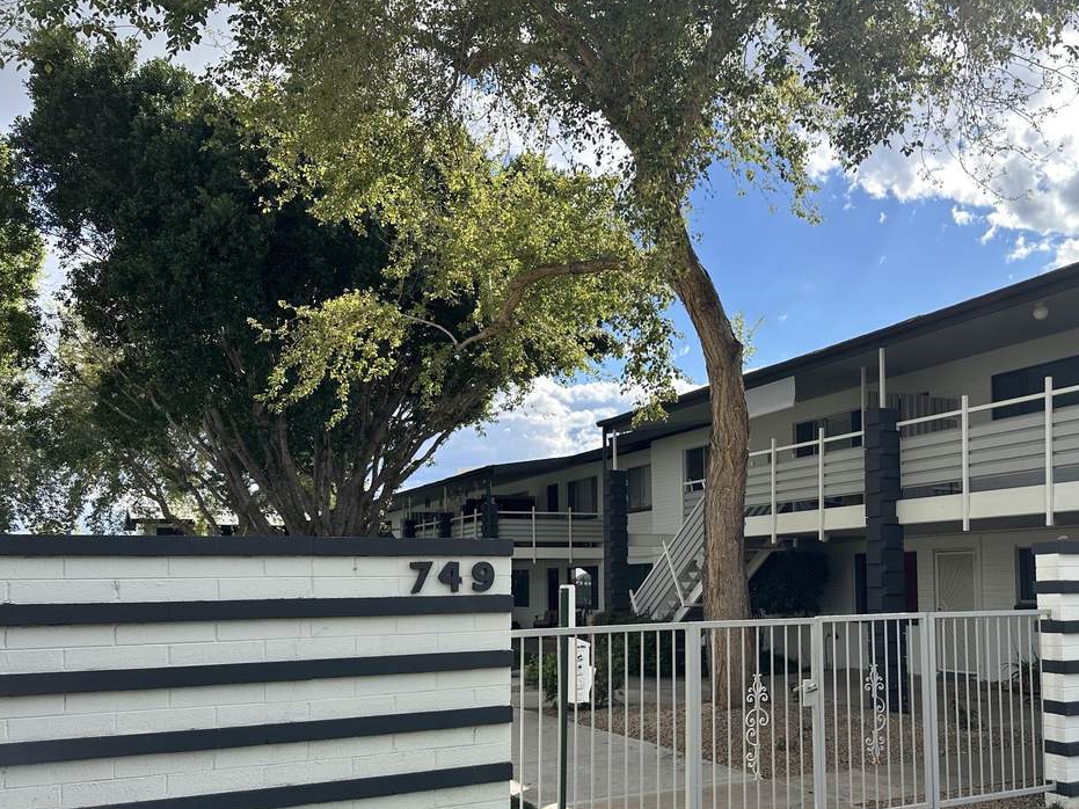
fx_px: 1028
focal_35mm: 33
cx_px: 713
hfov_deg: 54.3
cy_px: 542
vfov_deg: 42.3
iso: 80
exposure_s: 1/3247
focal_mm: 6.86
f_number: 1.78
⁂
Copy out the material above in full and exactly, but with no pictures.

> _RESULT OF THIS TASK_:
fx_px: 1028
focal_35mm: 33
cx_px: 713
hfov_deg: 54.3
cy_px: 542
vfov_deg: 42.3
iso: 80
exposure_s: 1/3247
focal_mm: 6.86
f_number: 1.78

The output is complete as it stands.